▸ STATED TASK 1: Set down the entries below, from the start of the entries through the line containing "power tower: (221, 208)", keeping each line identical and leaving out the pictures.
═══ DOCUMENT SECTION
My guess is that you are correct. Apple seems to have extremely high quality design tools (rapid turnaround, easy retargeting of a design to a different foundry or different process, apparently few design errors) and I would guess that they're a lot more aware than you and I are of what can be done with AI in this space.

nV have also mentioned using AI to design cache replacement algorithms. What was presented in the slides did not strike me as very impressive, but I may not understand the problem space (GPU caching as opposed to CPU caching) and they may have been deliberately cagey about saying anything more than the basic "we threw AI at the problem and got surprisingly good improvements to our cache utilization".
One suspects Apple are engaged in the same sort of enterprise!

Philip Turner · Jan 19, 2023

name99 said:
but you didn't provide details of what counts as "multiple threads" or whether you were using a machine with 2 P-clusters.

I have two different meanings of threads. One is, Accelerate fires up multiple CPU cores behind the scenes. That is multiple CPU cores within a single-threaded context. You don't need to use pthreads or Grand Central Dispatch to perform this multithreading.

Orthogonally, is the "smart" idea of performing multiple BLAS operations in parallel. Since my 8 AMX blocks (4 per P-cluster) are only being utilized to ~70%, perhaps oversaturate their instruction stream with two simultaneously SGEMM multiplications. Maybe ALU utilization will jump to ~90%. This is accomplished with some simple Swift code:

Swift:

import Foundation
import Accelerate

let numThreads = 2
let matricesA: [Matrix] = .init(repeating: .zeroes, count: numThreads)
══════
═══ SUPPLIED DATA
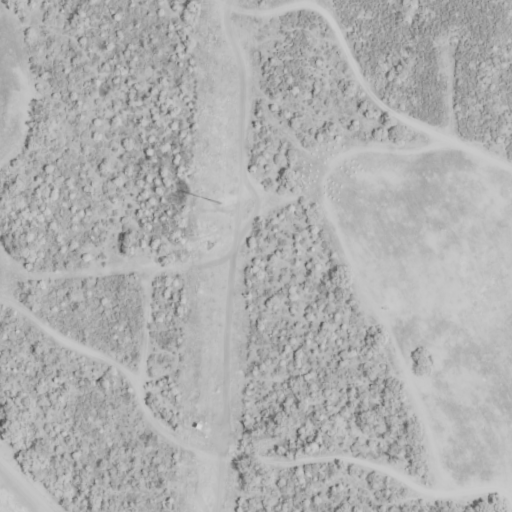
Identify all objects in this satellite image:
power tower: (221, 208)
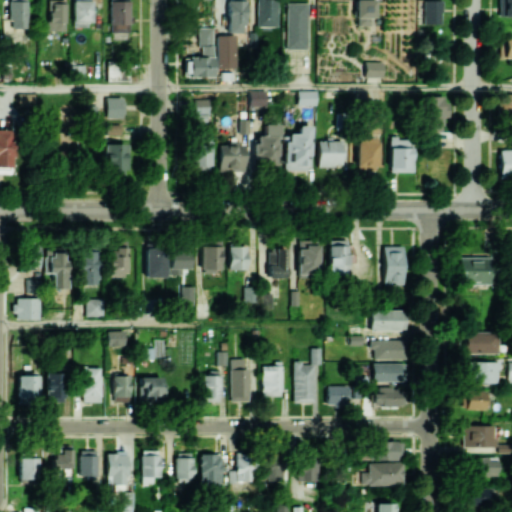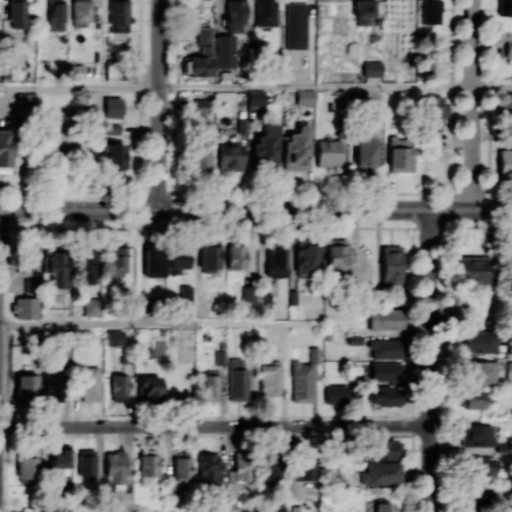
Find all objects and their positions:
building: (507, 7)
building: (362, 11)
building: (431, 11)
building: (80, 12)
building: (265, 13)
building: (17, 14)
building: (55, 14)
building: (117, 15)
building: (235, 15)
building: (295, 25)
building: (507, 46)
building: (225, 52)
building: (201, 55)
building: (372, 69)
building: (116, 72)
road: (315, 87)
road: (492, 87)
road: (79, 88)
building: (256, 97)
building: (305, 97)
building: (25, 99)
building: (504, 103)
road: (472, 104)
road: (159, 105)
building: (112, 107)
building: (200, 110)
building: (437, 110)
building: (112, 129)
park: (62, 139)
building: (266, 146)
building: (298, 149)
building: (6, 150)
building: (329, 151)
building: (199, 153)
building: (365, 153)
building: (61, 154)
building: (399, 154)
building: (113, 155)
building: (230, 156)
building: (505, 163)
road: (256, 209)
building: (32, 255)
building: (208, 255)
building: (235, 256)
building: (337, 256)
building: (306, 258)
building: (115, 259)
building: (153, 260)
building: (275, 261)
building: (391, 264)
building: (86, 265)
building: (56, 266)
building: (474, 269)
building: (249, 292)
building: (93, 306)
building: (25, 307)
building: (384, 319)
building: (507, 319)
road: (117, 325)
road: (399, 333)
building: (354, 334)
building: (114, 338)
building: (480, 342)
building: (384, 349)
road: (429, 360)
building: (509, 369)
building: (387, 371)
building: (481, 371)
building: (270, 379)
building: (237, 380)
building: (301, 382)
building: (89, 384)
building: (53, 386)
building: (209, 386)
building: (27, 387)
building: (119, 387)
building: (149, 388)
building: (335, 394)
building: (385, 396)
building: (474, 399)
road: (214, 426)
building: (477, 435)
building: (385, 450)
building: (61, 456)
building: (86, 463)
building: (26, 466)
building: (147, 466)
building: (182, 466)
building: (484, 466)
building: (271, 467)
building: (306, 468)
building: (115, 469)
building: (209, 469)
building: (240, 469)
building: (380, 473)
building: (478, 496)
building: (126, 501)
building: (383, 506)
══════
▸ STATED TASK 2: Copy the stretch of the forum thread from "My guess is" through "in this space.", swapping "foundry" for "fab".

▸ WORKED SOLUTION 1:
Identify all objects in this satellite image:
power tower: (221, 208)

▸ WORKED SOLUTION 2:
My guess is that you are correct. Apple seems to have extremely high quality design tools (rapid turnaround, easy retargeting of a design to a different fab or different process, apparently few design errors) and I would guess that they're a lot more aware than you and I are of what can be done with AI in this space.